> EXTRACT PROVIDED
════════

10. Ignore all the ‘what you need to know/do to be a writer’ lists out there.
Half of them contradict the other half. Find what works for you and just write.
What comes first, the plot or characters?
Mostly the characters. When I was much younger I had this weird idea that I would become an actor. After several years of acting training, much of it Method acting, someone rather bluntly told me I wasn’t an actor. Despite that a lot of that Method acting training managed to bleed into my writing. Combined with a script writing teacher who pounded into us that all action must be motivated by and inform character it means I have to know the characters inside out and backwards before I can tell the story. I’ll often have a very sketchy plot outline, and I’ll discover things about the characters as I go but the characters have to come before the story or the story dies very quickly.
What are you reading now?
Right now I have about 20 different books on the go. I have a bad habit of starting books then getting distracted and picking up a different one. Earlier in the year I realized just how many I had going (plus a few novel length bits of fanfic I had intended to read) and I decided to stop starting any more books until I finished what I had begun. And I told myself I’d do it one book at a time. It’s ended up being three books at a time. One in paper on my bedside table, one on my kindle app, and one on my google books app. So as of this moment I’m working on The Quiet American, the last section of Parade’s End, and Pulp Literature Volume 3.
What is your work schedule like when you are writing?
My writing work schedule is pretty set. I only have two days a week to write and this is how it goes.

════════

> DATASET
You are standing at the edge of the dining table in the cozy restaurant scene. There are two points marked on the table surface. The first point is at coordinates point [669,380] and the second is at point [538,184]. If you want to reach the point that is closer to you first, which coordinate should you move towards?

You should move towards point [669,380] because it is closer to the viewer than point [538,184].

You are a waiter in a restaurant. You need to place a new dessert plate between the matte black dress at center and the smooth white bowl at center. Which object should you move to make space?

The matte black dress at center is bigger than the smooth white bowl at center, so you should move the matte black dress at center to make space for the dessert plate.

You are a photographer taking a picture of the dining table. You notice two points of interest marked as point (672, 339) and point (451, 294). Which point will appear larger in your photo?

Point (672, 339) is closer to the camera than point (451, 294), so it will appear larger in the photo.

════════

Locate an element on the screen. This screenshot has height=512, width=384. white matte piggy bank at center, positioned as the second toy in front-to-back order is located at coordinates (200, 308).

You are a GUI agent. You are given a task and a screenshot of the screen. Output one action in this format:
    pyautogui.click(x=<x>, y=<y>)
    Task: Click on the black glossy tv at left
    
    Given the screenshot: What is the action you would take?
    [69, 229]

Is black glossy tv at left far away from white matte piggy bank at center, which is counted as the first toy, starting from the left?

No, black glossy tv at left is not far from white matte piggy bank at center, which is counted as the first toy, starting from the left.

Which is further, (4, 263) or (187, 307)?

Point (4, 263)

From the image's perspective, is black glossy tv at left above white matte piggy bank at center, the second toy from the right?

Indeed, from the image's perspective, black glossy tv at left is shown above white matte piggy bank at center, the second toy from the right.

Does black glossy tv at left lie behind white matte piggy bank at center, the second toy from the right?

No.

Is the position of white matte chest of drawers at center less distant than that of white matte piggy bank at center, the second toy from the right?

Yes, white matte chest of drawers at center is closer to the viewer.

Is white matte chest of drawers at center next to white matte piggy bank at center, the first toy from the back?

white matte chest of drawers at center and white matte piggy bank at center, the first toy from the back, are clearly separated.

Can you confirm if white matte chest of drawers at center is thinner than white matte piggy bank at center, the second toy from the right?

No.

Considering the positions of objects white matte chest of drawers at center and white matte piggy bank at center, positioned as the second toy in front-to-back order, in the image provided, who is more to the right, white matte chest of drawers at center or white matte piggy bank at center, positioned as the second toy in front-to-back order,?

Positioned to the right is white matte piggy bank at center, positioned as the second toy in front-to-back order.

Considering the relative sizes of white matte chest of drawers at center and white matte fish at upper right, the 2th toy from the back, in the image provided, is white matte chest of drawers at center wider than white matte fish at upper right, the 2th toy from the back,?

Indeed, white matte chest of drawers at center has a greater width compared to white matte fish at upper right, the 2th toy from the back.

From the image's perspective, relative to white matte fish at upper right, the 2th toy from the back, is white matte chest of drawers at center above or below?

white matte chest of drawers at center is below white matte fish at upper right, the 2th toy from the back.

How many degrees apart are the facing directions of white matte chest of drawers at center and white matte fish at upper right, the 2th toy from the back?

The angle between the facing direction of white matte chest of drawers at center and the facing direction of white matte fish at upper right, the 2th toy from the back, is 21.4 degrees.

════════

> PROBLEM SET
**a.** In the writer interview, how many days a week does the writer have for writing?
**b.** Reproduce the passage of the writer interview between "What are you" and "you are writing?", inclusive.

> RESPONSES TO THE EXERCISE
**a.** Two days a week.

**b.**
What are you reading now?
Right now I have about 20 different books on the go. I have a bad habit of starting books then getting distracted and picking up a different one. Earlier in the year I realized just how many I had going (plus a few novel length bits of fanfic I had intended to read) and I decided to stop starting any more books until I finished what I had begun. And I told myself I’d do it one book at a time. It’s ended up being three books at a time. One in paper on my bedside table, one on my kindle app, and one on my google books app. So as of this moment I’m working on The Quiet American, the last section of Parade’s End, and Pulp Literature Volume 3.
What is your work schedule like when you are writing?